Croyez-le ou pas, mais, cela nous fend le cœur de devoir dire que malgré tous ses résultats brillants, au plan matériel, la commission de lutte contre la délinquance économique,financière et fiscale (Coldeff) n’est pas exempte de reproche. Elle est en train de faire, il est vrai, du bon boulot, oui, mais, à moitié. Pour une raison que nous ne parvenons à discerner très clairement, elle intègre le sens de sa mission de manière très restrictive, réductrice. Elle avance comme un unijambiste capable d’exécuter des sauts spectaculaires, et cependant, peu probants par rapport aux objectifs exprimés conjointement par les nouveaux maîtres du pays et par la population dans sa très massive adhésion à la nouvelle dynamique. Gros plan.
Les intérêts du Niger
Créée le 20 septembre 2023, la Coldeff, au-delà de ses missions spécifiques de lutte contre la corruption, la délinquance économique, financière et fiscale, doit veiller à préserver les intérêts du pays en toute circonstance . Tout naturellement, le président de la nouvelle structure, le colonel Abdoul Wahid Djibo et ses collaborateurs, ont privilégié les intérêts matériels avant toute chose. C’est-à-dire, le besoin obsédant de récupérer auprès des indélicats tout ce que ceux-ci auraient indûment perçu. Sur ce point là, tout va bien, nos justiciers sont auréolés de gloire pour le travail « sans peur, et sans reproche » qu’ils ont accompli. Seulement, ils ont oublié l’essentiel de toute pédagogie. A savoir, relever et punir tout délit décelé, afin qu’il ne puisse pas se reproduire de sitôt. Notre pays a certes des intérêts matériels à sauvegarder, mais aussi des intérêts moraux qui affermissent sa cohésion et le désir de vivre ensemble.

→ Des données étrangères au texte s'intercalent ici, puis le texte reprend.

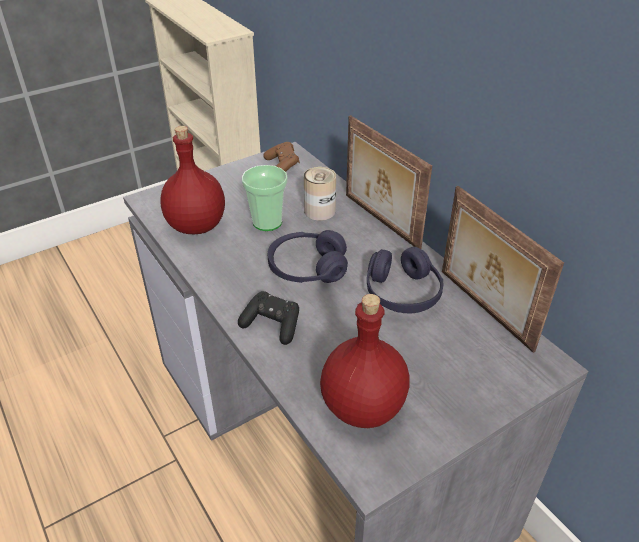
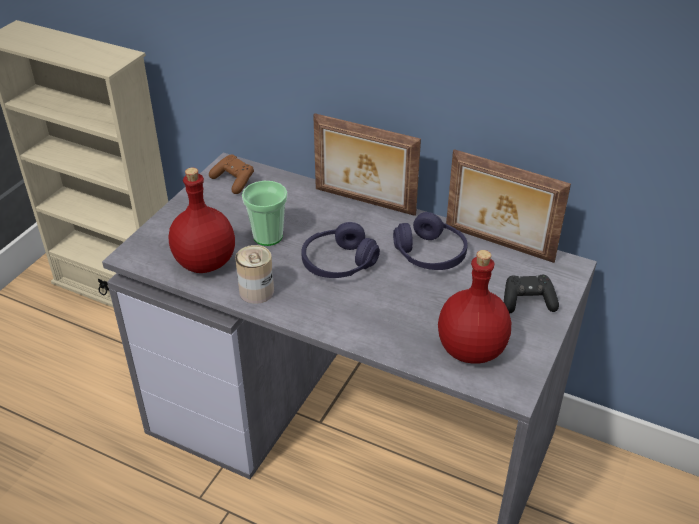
camera: 30 degrees left, 0 degrees up
(272, 325) = (351, 319): black game controller -> black game controller (527, 302)
(319, 211) = (305, 210): can -> can (256, 291)

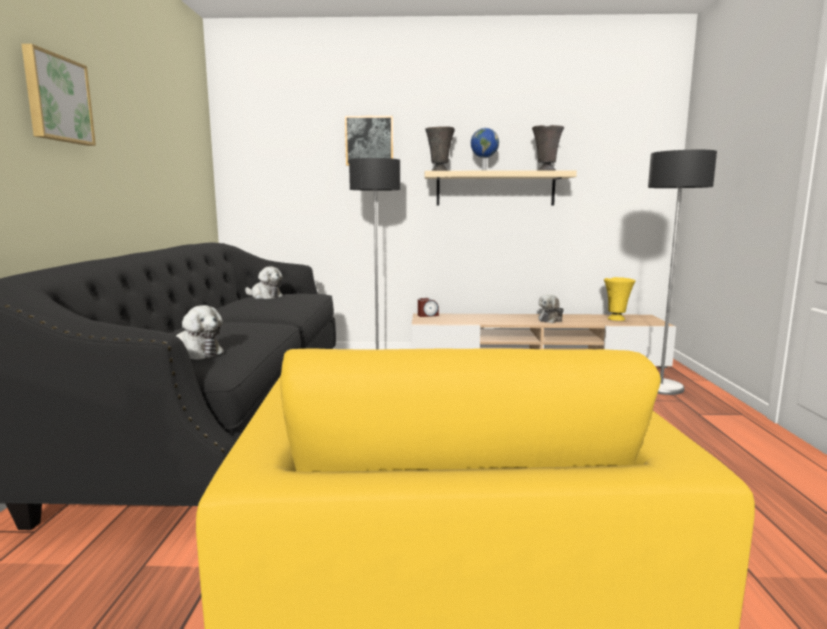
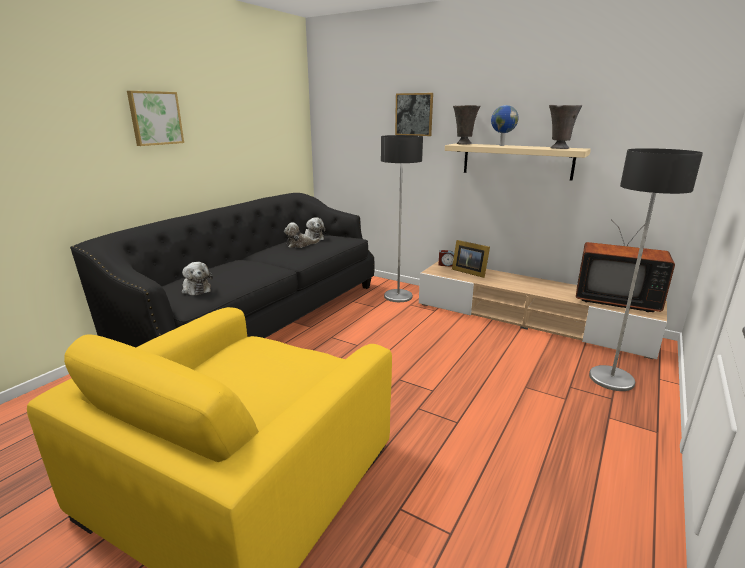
camera: 30 degrees right, 10 degrees up
(460, 317) = (469, 272): none -> picture frame
(551, 320) = (546, 289): plush toy -> plush toy (300, 245)
(616, 319) = (614, 300): yellow vase -> television

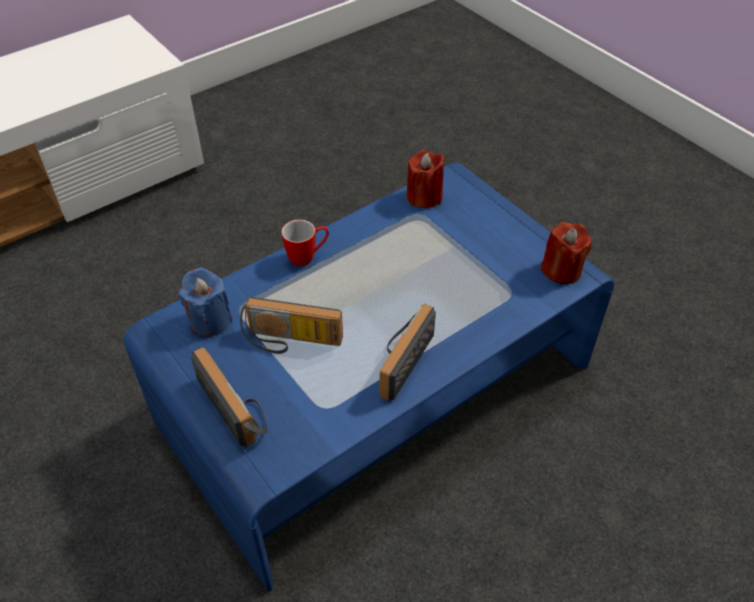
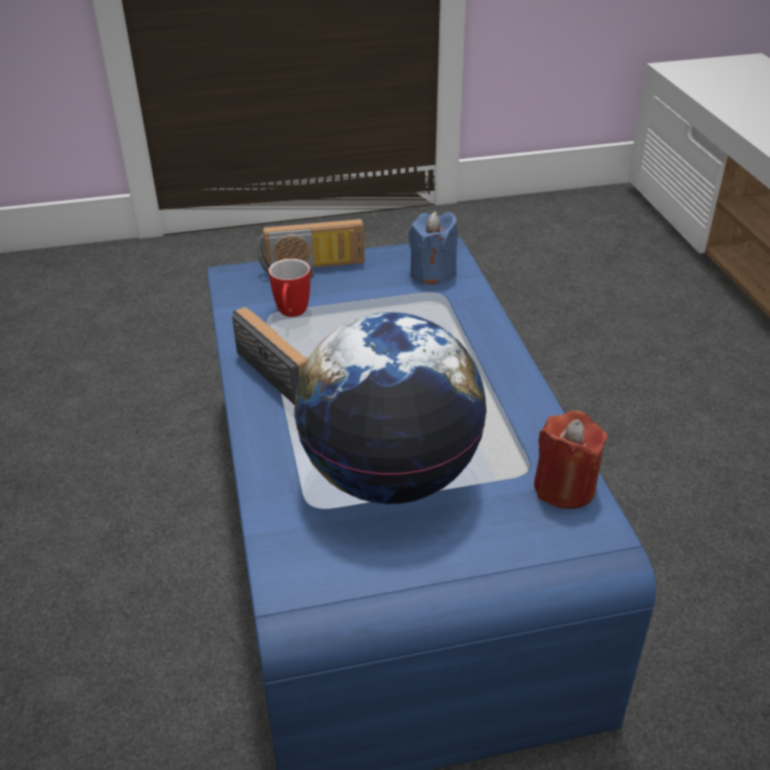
camera: 115 degrees right, 10 degrees down
(290, 341) = (367, 312): radio -> none
(307, 257) = (491, 350): mug -> mug (291, 314)
(464, 266) = (390, 476): none -> globe
(561, 270) = (314, 579): red candle -> none

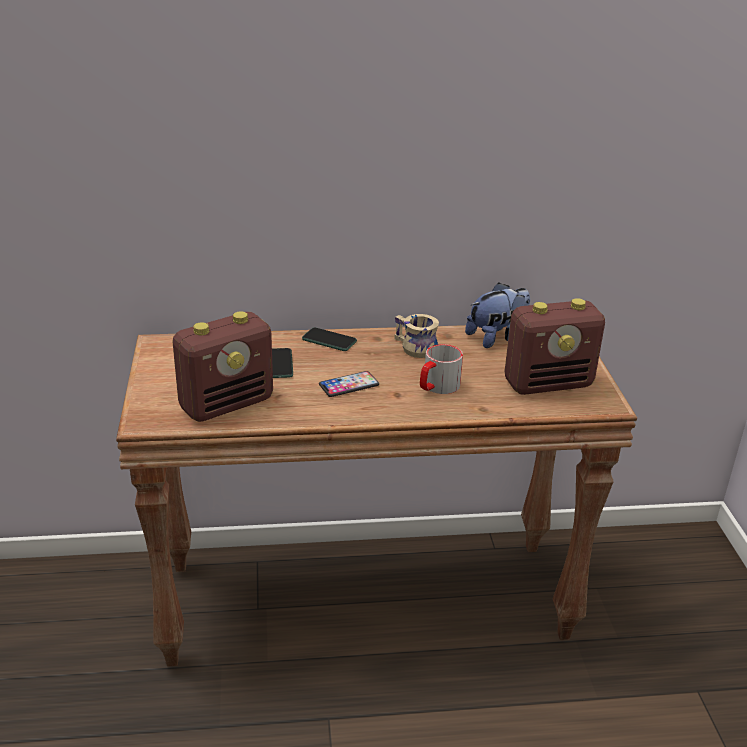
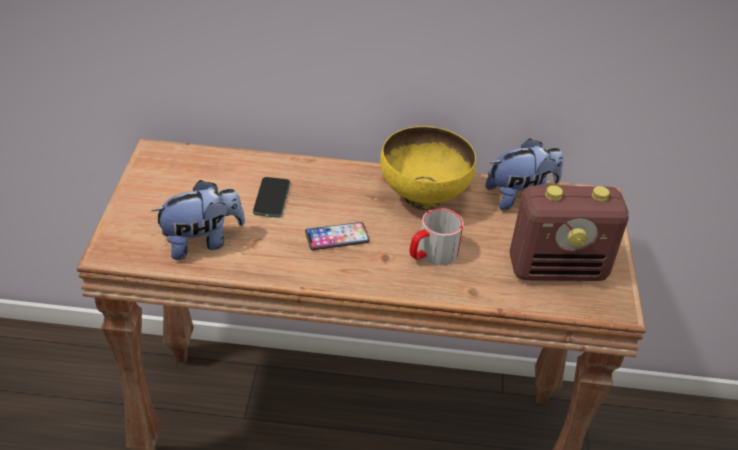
camera: 10 degrees right, 10 degrees up
(227, 404) = (201, 242): radio -> plush toy
(329, 340) = (335, 174): phone -> none
(413, 348) = (422, 198): beige mug -> yellow bowl

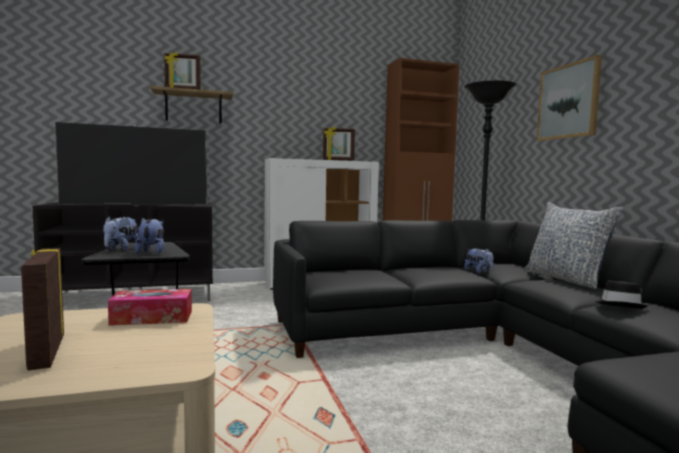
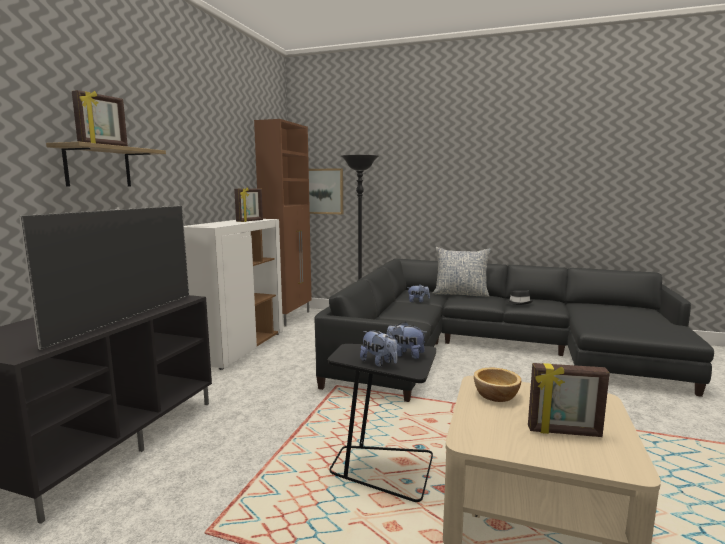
camera: 55 degrees left, 5 degrees up
(152, 318) = (496, 395): tissue box -> bowl
(568, 101) = (421, 176): picture -> picture (322, 191)

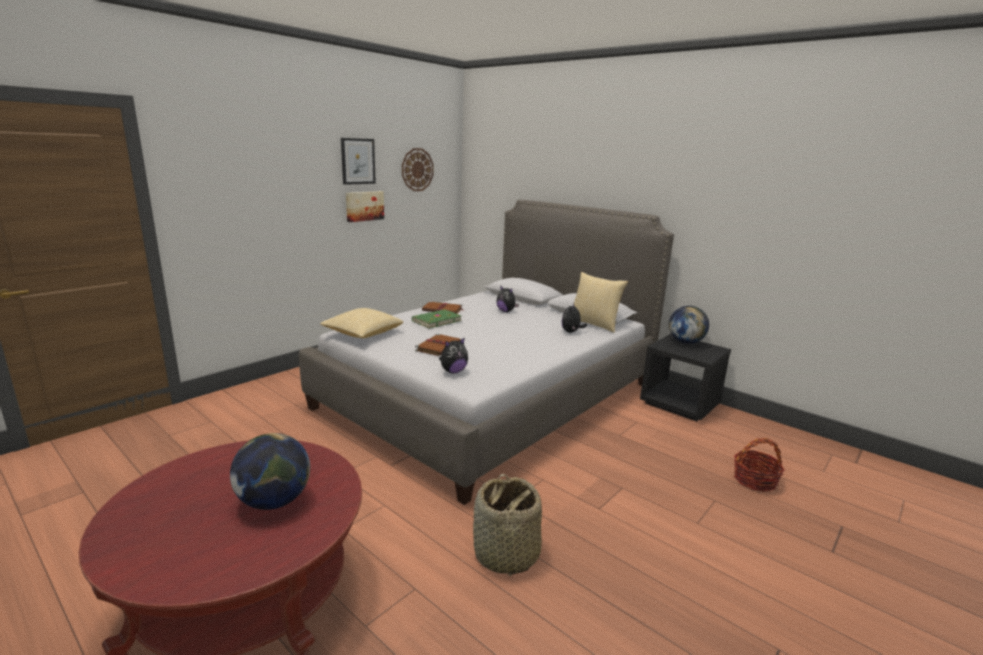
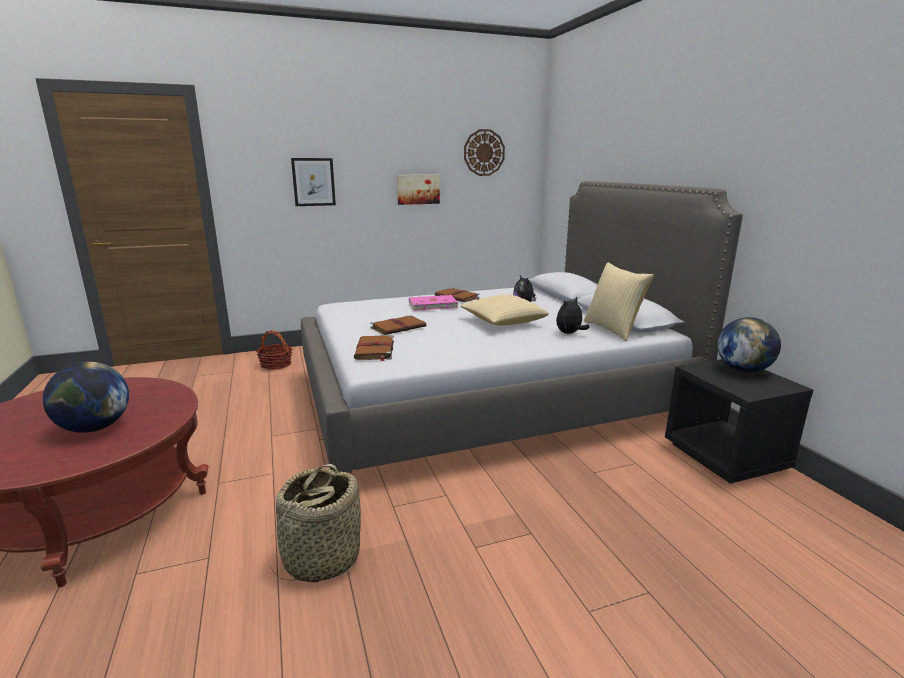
camera: 30 degrees right, 0 degrees up
(358, 161) = (411, 143): picture -> picture (313, 182)
(362, 334) = (348, 308): pillow -> pillow (503, 323)
(436, 320) = (432, 305): green book -> pink book
(453, 371) = (375, 350): plush toy -> brown book
(754, 480) = (748, 587): basket -> basket (276, 364)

Certes, le vendredi 19 Avril 2024, la Commission a été reçuepar le général de brigade Abdourahamane Tiani à qui ils ont fait un compte rendu fidèle de leurs efforts depuis leur dernière rencontre du 15 mars 2024. Aujourd’hui, avec une fierté légitime, ils brandissent un résultat d’un total appréciable de 42.930.632.813 (Presque 43 milliards) de francs CFA, avec 24.312.760.169 francs CFA déjà encaissés et 18.617.862.644 francs CFA en cours de recouvrement. Mission accomplie. A moitié. Le tout n’est pas la quantité mais la qualité de ce qui est recouvré. Du point de vue du ressenti du peuple. En clair, qui a remboursé, combien, et pourquoi ? Comment savoir qu’il n y a pas eu une sélection des cibles ? Comment savoir qu’on n’a pas oublié quelques gros poissons en chemin ? Comment arrêter une hémorragiequand on ne sait même pas comment elle est provoquée ? Cette fixation, cette omerta injustifiée, à la manière de la mafia, sur les noms des contrevenants et les méthodes employées, de toute évidence, est contre-productive si le souci est de guérir la plaie. Sans en arriver à la foire des TPR ( Tribunaux Populaires de la Révolutions), il est indispensable, primordial, que le Peuple sache qu’il n y a pas eu une magouille dans la manière de traiter les dossiers des délinquants, ou supposés tels.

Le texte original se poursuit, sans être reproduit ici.